15:06- Avukat Celal Ülgen, Gökmen Ulu için savunma yapıyor. Celal Ülgen savcının mütalaasına ilişkin tahliye talebinde bulundu. Ülgen, Sözcü iddianamesinin bir gün iddianamelerin nasıl yazılmaması gerektiği konusunda ders olarak kullanılabileceğini ifade etti.
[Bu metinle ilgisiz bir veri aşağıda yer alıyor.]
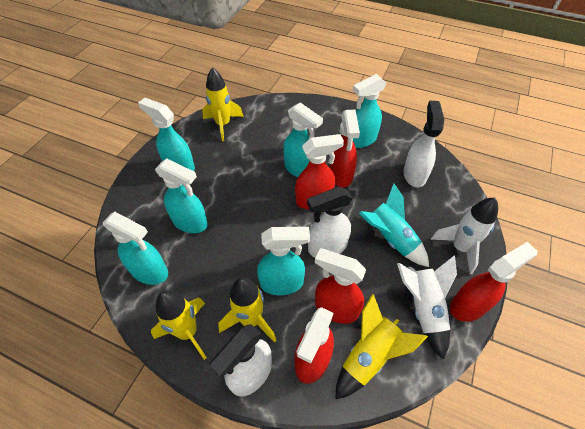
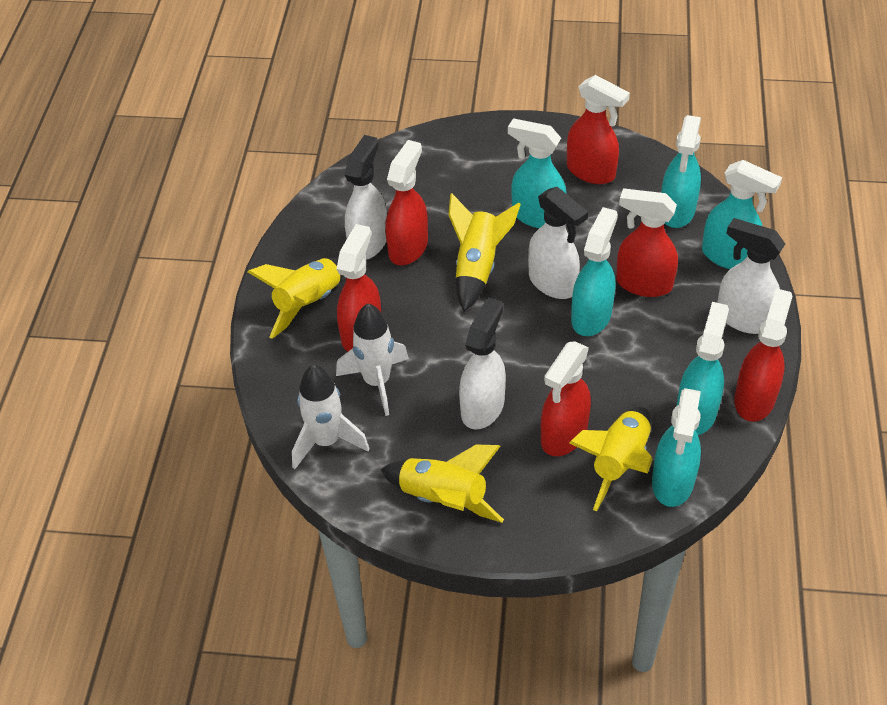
red spray bottle: 5 -> 6
turquoise rocket: 1 -> 0
white spray bottle: 3 -> 4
Ülgen sözlerine şöyle devam etti: Bilirkişilerin niteliklerinin tarafsız olması gerektiğini anlattık. Ömer Faruk Gerçek’in 30 Mayıs tarihinde bir twiti var, taraflı olduğunu gösterir bir tweet. Soruşturma 19 Mayıs tarihinde başladı. Bu şahıs bu soruşturmaya bilirkişi olarak atandı. Bu bilirkişi Atilla Girgin’in bir metnini alıp kendi beyanı gibi kullanmıştır. Dosyadaki yemin tutanağındaki yemin metninde bir imza bulunmuyor. Ayrıca bu metnin özgün olmadığı bir yerden kopyalandığı görünmektedir. Ayrıca 19 Temmuz tarihinde “Ben de AK Partiliyim” diye twit atıyor. Yine bilirkişi Mustafa Kemal’in Anadolu’ya gelmesini istila olarak görüyor ve Makedon ve Selaniklilerin istilacı olduğunu belirtiyor. Yine aynı şahıs Kemal Kılıçdaroğlu ile ilgili de saldırgan tweetler atmıştır.
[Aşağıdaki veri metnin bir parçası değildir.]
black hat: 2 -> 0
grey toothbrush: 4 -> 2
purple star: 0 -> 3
Saat 15:24 – Avukat Celal Ülgen, Gökmen Ulu’nun tahliyesini ve Burak Akbay hakkındaki ‘yakalama kararının kaldırılmasını’ talep etti.

Saat 16.40- Davanın tek tutuklu sanığı Gökmen Ulu tahliye edildi. Silivri Cezaevi’nde tutuklu bulunan Gökmen Ulu, tahliye kararı sonrasında sevinç gözyaşları döktü. Muhabir Gökmen Ulu’nun tahliye gerekçesi ise ara kararda, delillerin büyük bir kısmının toplanmış olması, delilleri karartma imkanının olmayışı, sabit ikametgah sahibi oluşu olarak yer aldı. Mahkeme, Gökmen Ulu hakkında yurtdışına çıkış yasağı da koydu.

Gazetenin sahibi Burak Akbay hakkındaki yakalama kararının devamına da hükmeden mahkeme, Mediha Olgun hakkındaki imza şartının kaldırılmasına ancak yurtdışına çıkış yasağının devamına karar verdi. Duruşma 23 Ocak’a ertelendi.